Tweet! Tweet! Ford pulls out all marketing stops for parodic Fiesta campaign -- AIDS, cancer, hunger, God

Ford's massive campaign to promote its European model Fiesta ahead of its introduction into the U.S. invades New York City on Friday, but the automaker's social-media blitz has already started.

You've gotta hand it to Ford. Here's how it's promoting its agitprop for Fiesta: "FORD FIESTA AGENTS TEAM WITH GOD'S LOVE WE DELIVER: AGENTS WILL DELIVER MEALS TO LOCAL NYC RESIDENTS THIS FRIDAY"

The unbailed-out automaker — Detroit's Big One — has a "director of social media" now, so what do you expect but "The Fiesta Movement," an ad campaign already plastered on YouTube, Facebook, Twitter, and Flickr.

OK, so Ford's social media ad campaign is not as entertaining as the tail-chasing tale of hypocritical adulterer Senator John Ensign on Titter.

In fact, this ad campaign — full of self-referential stuff that makes it sound like a parody of an ad campaign (is it?) — does point to a growing use of social media that's already obvious: a blitz of marketing in which you'll have a hard time distinguishing friend from foe online. Restating the obvious: Any day now, Facebook and its ilk will no longer be referred to as "social media." They'll just be called "media" as more and more advertisers invade what is for now mostly interpersonal space and turn "social" into "marketing."

Ford needs to do something. In case the company itself doesn't mention it, "Ford pins hopes on small car market," as Australia's Manufacturers' Monthly points out. That's actually "small-car market," with the hyphen, although the car market is definitely smaller. In Australia, for example, auto sales are down about 20 percent.

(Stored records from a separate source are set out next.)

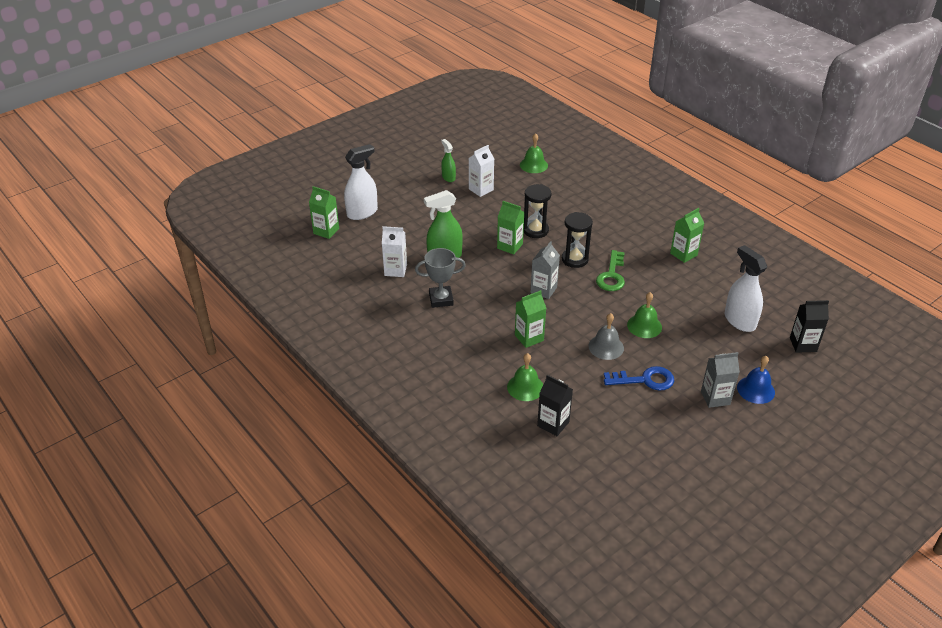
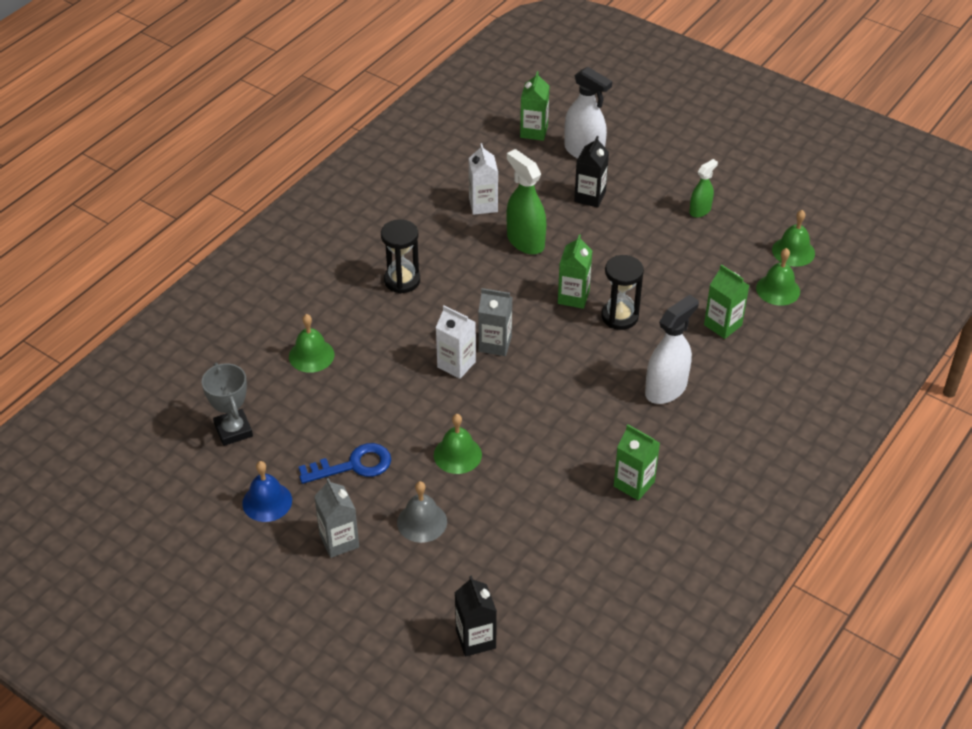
camera: 75 degrees right, 5 degrees up
grey trophy [415,248,466,308] -> grey trophy moved to [202,363,253,446]
white carton [469,145,494,197] -> white carton moved to [436,305,476,379]
green carton [515,290,546,348] -> green carton moved to [704,264,750,339]
black carton [537,375,573,436] -> black carton moved to [574,136,609,208]
black hourglass [562,212,593,268] -> black hourglass moved to [381,219,420,294]
grey bell [588,313,624,360] -> grey bell moved to [397,481,447,543]
green key [596,250,625,291] -> none
blue key [604,366,674,390] -> blue key turned 90 degrees counterclockwise [299,443,391,484]
white spray bottle [725,245,767,332] -> white spray bottle moved to [645,295,699,404]
blue bell [737,356,775,404] -> blue bell moved to [242,461,292,522]
none -> green bell [772,210,815,267]

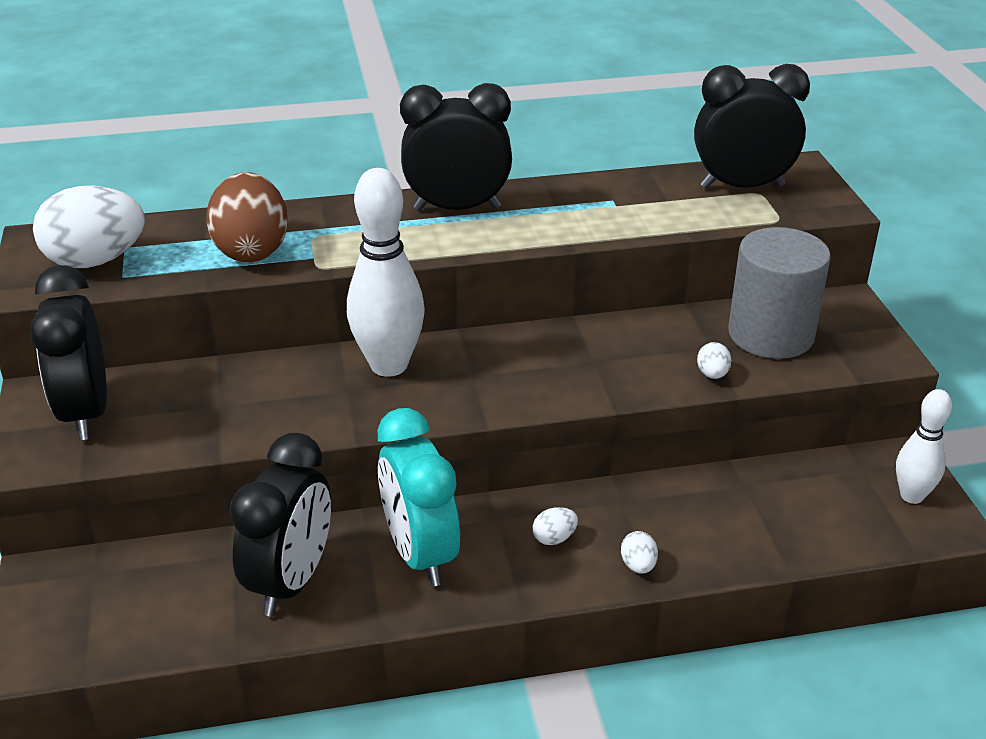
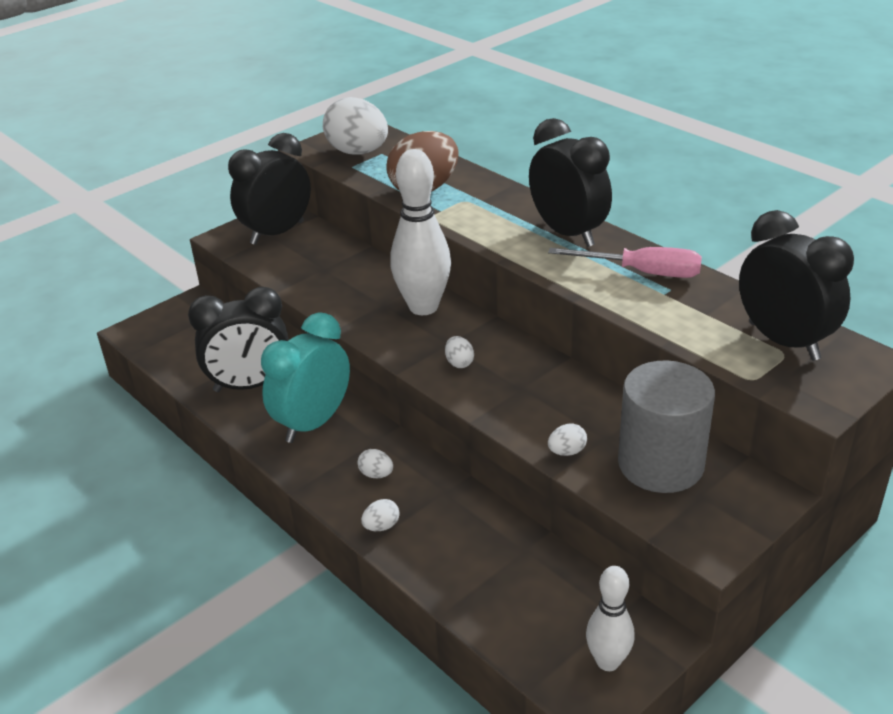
camera: 60 degrees right, 0 degrees up
none -> white egg [445,336,474,368]
none -> pink screwdriver [548,247,702,278]

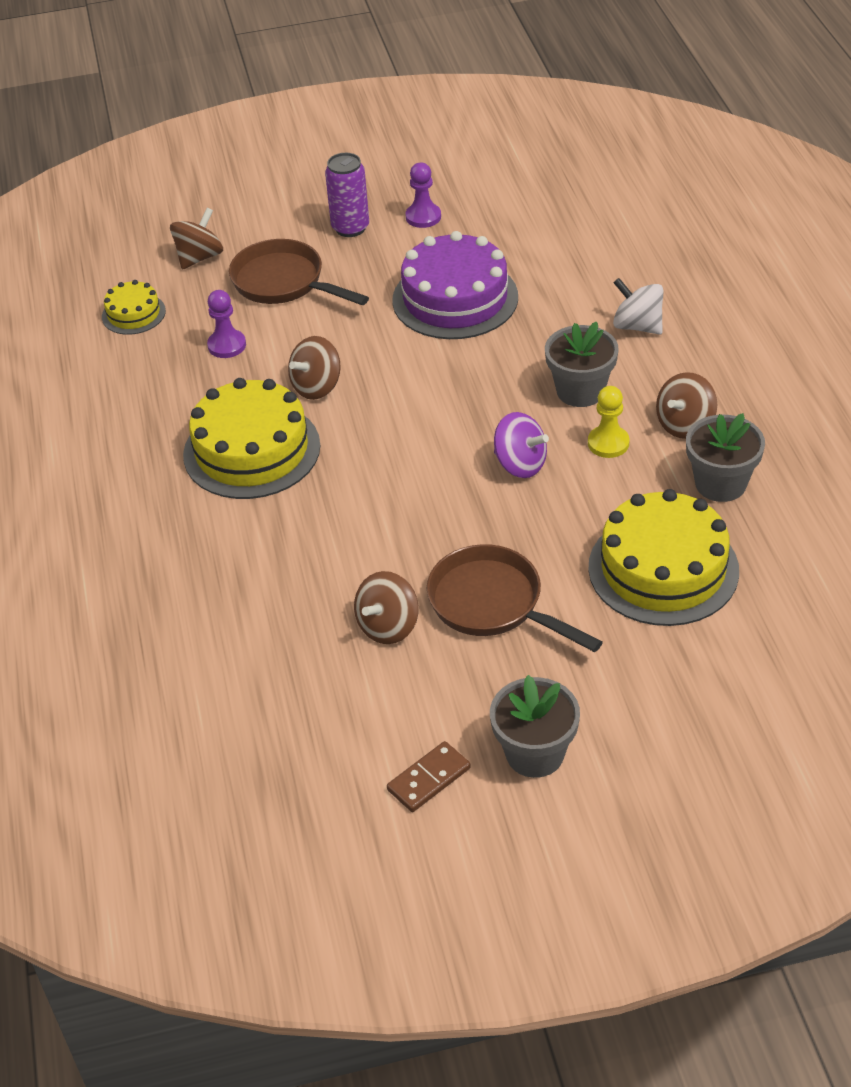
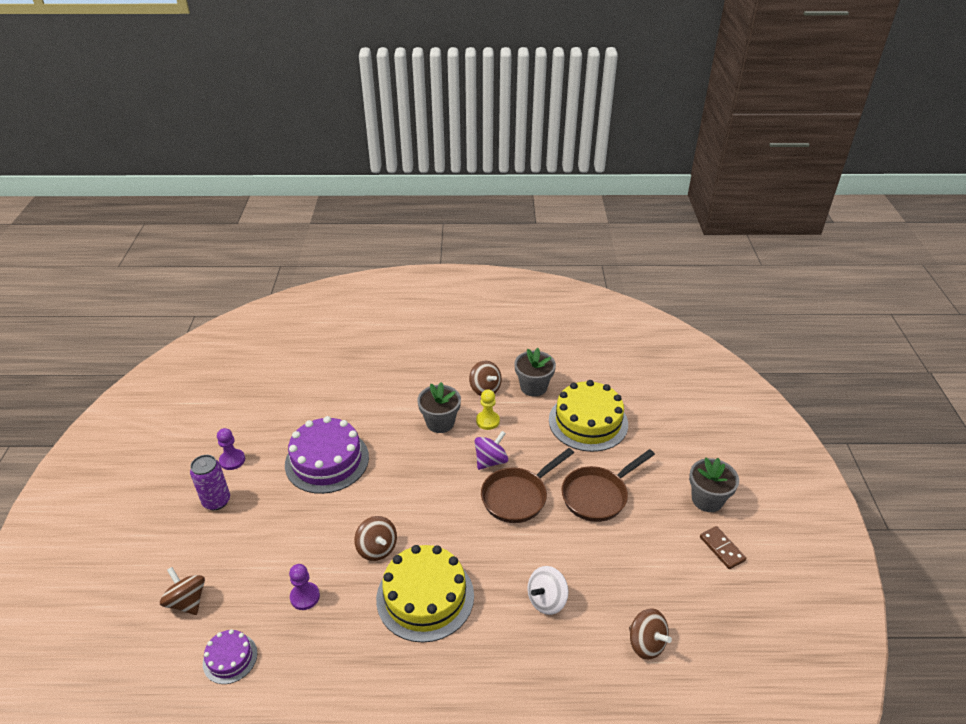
camera: 80 degrees left, 5 degrees down
yellow cake [102,280,166,335] -> purple cake [203,629,257,684]
brown pan [229,239,369,305] -> brown pan moved to [481,448,574,523]
brown spinning top [354,571,419,644] -> brown spinning top moved to [629,608,672,660]
white spinning top [613,278,663,335] -> white spinning top moved to [527,566,568,615]

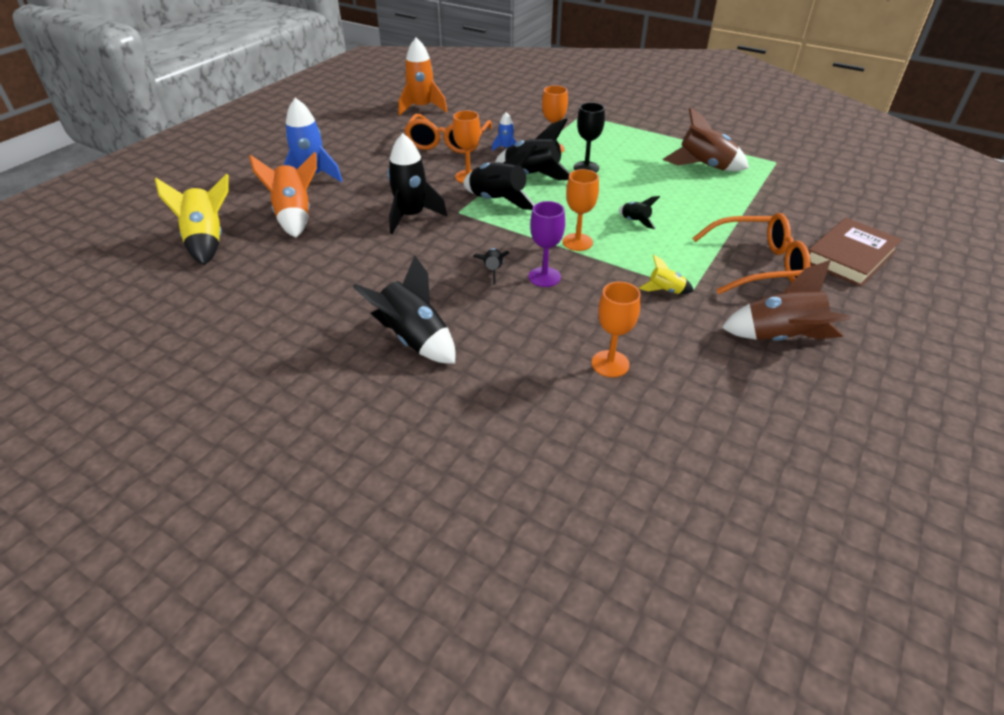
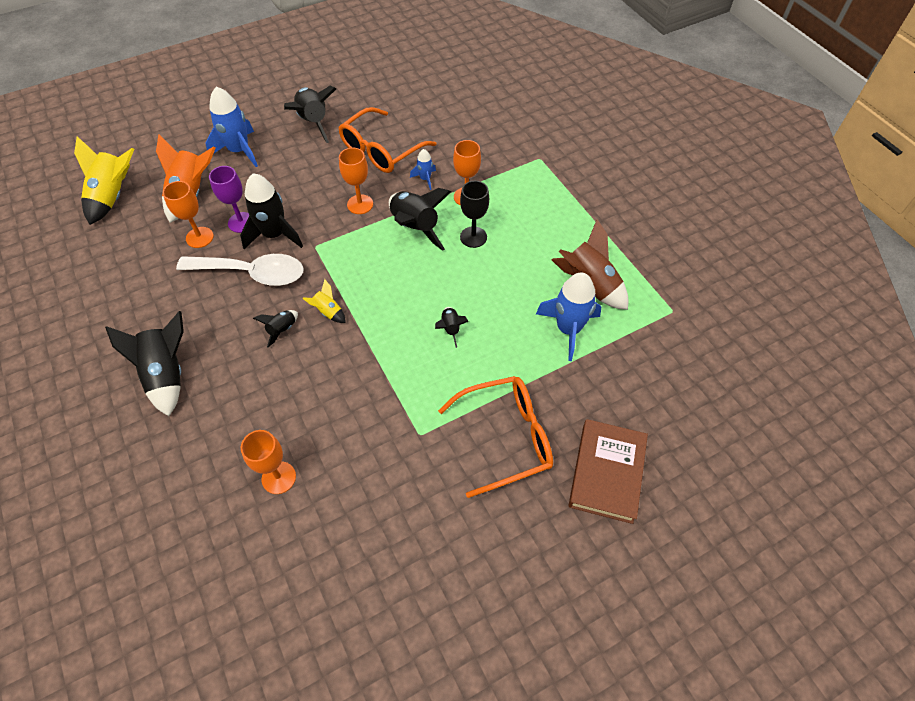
camera: 30 degrees right, 15 degrees up
orange rocket [398,38,448,116] -> none
black rocket [463,145,537,210] -> black rocket moved to [284,86,336,143]
purple goblet [529,201,565,287] -> purple goblet moved to [209,166,249,233]
orange goblet [563,169,599,251] -> orange goblet moved to [163,181,214,248]
yellow rocket [639,254,694,294] -> yellow rocket moved to [302,279,346,323]
orange glasses [693,213,811,294] -> orange glasses turned 45 degrees counterclockwise [438,376,553,498]
brown rocket [721,260,851,341] -> none
brown book [808,218,902,287] -> brown book turned 60 degrees counterclockwise [568,419,648,524]
none -> white spoon [176,254,304,286]
none -> blue rocket [536,273,601,361]

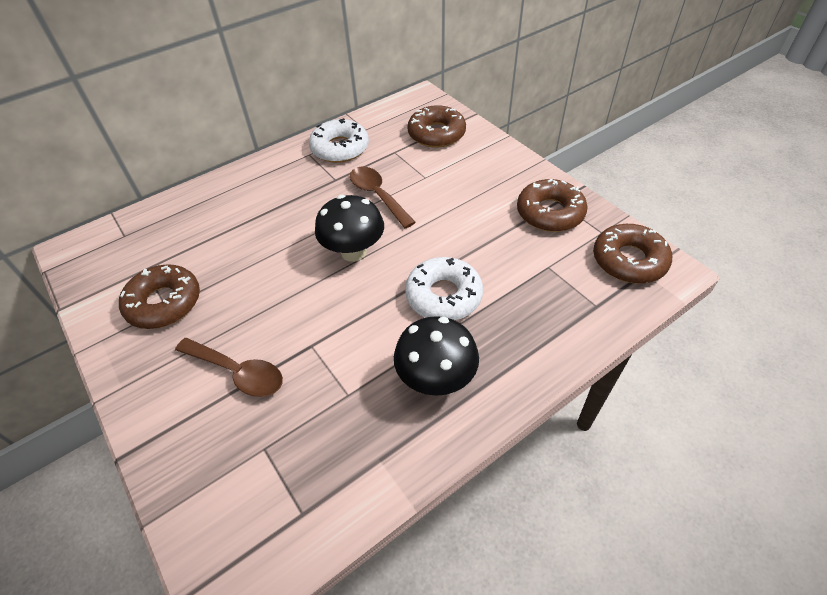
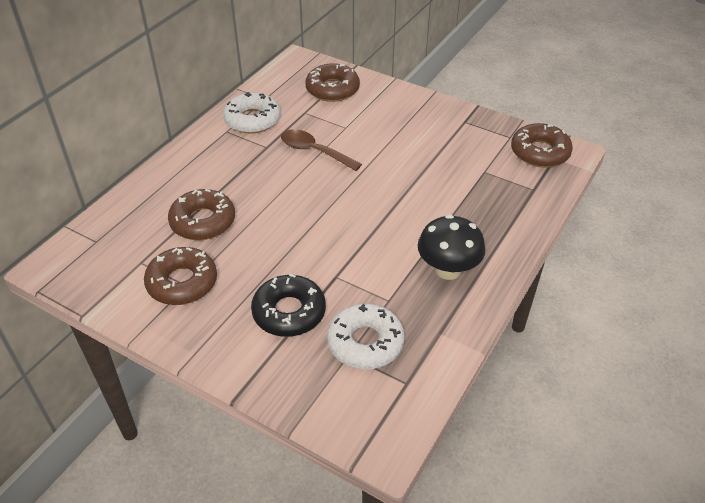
camera: 25 degrees left, 5 degrees down
brown spoon [175,338,283,397] -> black donut [251,274,326,337]
black mushroom [315,195,384,262] -> none
white donut [405,257,483,320] -> white donut moved to [327,304,405,369]
brown donut [517,179,588,232] -> brown donut moved to [168,189,235,240]

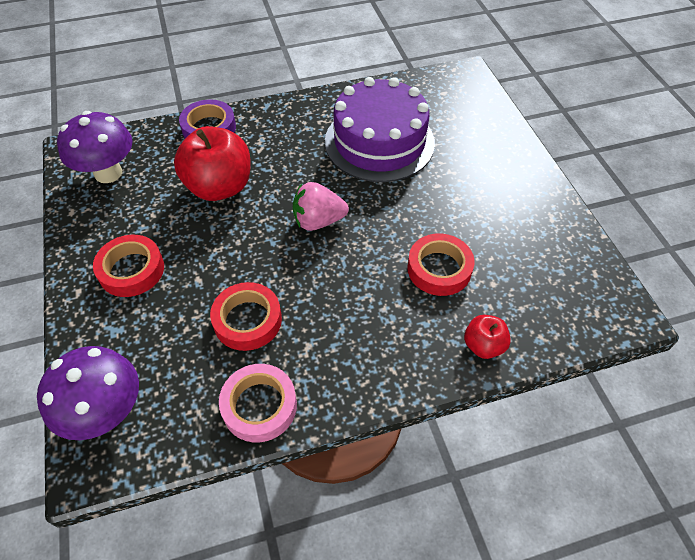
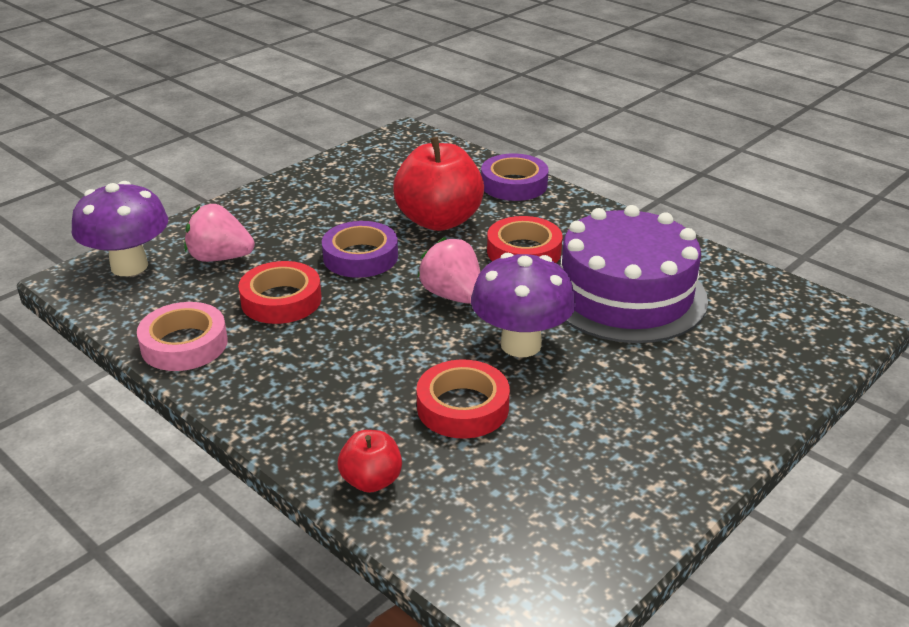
camera: 60 degrees right, 20 degrees down
purple mushroom [57,111,133,183] -> purple mushroom moved to [471,253,576,357]
red tape [93,235,164,297] -> red tape moved to [487,216,562,263]
none -> pink strawberry [184,204,255,262]
none -> purple tape [322,221,398,278]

As a preview of Ford's hard-sell campaign over here for the Fiesta, here's the promo material for what it calls "LOCAL FORD FIESTA AGENTS GIVE BACK":

This Friday local New York City Ford Fiesta Agents will give back to the community by delivering meals for God's Love We Deliver, an organization that provides nutritious, home-delivered meals to people with life-altering illnesses such as HIV/AIDS and cancer. These New York residents are just a few of the 100 trendsetters from across the country who are driving the Fiesta as part of Ford's six-month interactive and viral ad campaign.

Agents are finding ways to integrate their Fiestas with the community. These interactive experiences allow drivers to tap into their vast social network community and share their experiences using various social media platforms.

The whole process is part of Ford's viral ad campaign, the Fiesta Movement, aimed at tech-savvy car owners who will want to include a trendy, fuel-efficient Fiesta in their daily lifestyle.

Pretty strange that Ford would use the word "viral" in a campaign that vows to help AIDS victims. But that's what "viral" means these days, as AIDS recedes from the headlines and as even less reputable hucksters than car dealers try to bareback us online to buy their products.